While most national beauty contests require girls to be at least high school graduates who are between 18 years old and 25, a completed undergraduate educational attainment will still be the best preparation, let alone weapon.
Not only will it have molded their minds, thus making them more confident throughout the competition, from pre-pageant interviews to the final question-and-answer in the coronation night, it will be easy for the winner to fulfill her duties and responsibilities during her reign. And then, she can pursue her long-term dream, be it in show business, or in the corporate world, or in the medical profession. It depends, though, on the girl’s physical potentiality and mental preparedness. Mutya Ng Pilipinas 1993 Michelle Aldana was still studying Speech and Drama at the University of the Philippines-Diliman when she joined the pageant. Her stature, spontaneity and fresh Filipina beauty won for our country the last Miss Asia-Pacific title.
Supsup will be competing in the Miss Universe Pageant come September, to be held in Sao Paulo, Brazil. There’s no question to the way former Miss Universes have been selected, but almost always the Miss Universe Organization is hounded by controversies about their basis for selection of the semi-finalists. Many pageant experts and analysts have wondered how come that lousy lady from Europe made it to the semi finals, while this elegant lass from Asia barely did.

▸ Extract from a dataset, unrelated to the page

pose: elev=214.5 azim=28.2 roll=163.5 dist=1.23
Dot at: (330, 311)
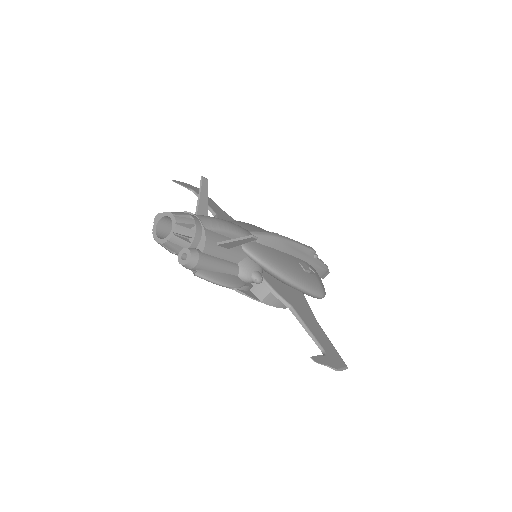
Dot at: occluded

It goes without saying that results are always unpredictable and that we can only expect the unexpected. However, as soon as the semi-finalists start strutting their stuff and pivoting their way onstage, we cannot help noticing one or two finalists looking so out of place in swimsuit and in evening gown. Our country has sent sexier and prettier delegates to all international beauty pageants out there, but to no avail. We might as well support someone like Shamcey Supsup whose resume is as eloquent as her personality, a representative who can interact well with her co-candidates, the press, the sponsors, the organizers, the bigwigs of the host country.

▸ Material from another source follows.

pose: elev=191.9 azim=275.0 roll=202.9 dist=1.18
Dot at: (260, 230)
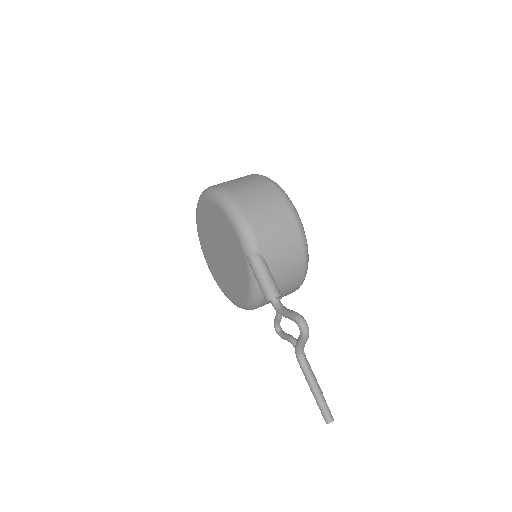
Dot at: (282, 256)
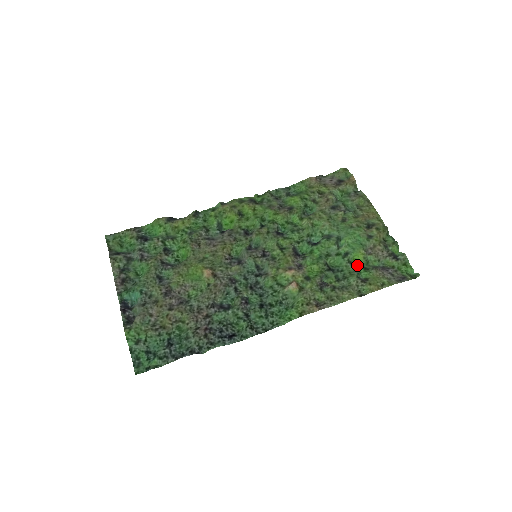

Never mind the Final Question segment, for we cannot blame delegates who answer in their mother tongue. Intelligence is not measured by someone’s command of English, in a country where they’re using their native language as medium of instruction. But if we talk about a non-English speaking finalist’s gist of her answer, only the interpreter can admit to either translating her thoughts as is, or glossing over its content to make it sound more sensible.
And if, God willing, Shamcey Supsup brings home the crown this year, then she will be the third Miss Universe from the Philippines since Margarita Moran won in 1973 and Gloria Diaz in 1969. But all the same, she will always be a full-fledged, one-of-a-kind icon of beauty and brains, born to be our country’s cream of the crop, donning the sash as the Philippines’ most beautiful woman, wearing the medal for being the most intelligent architect around.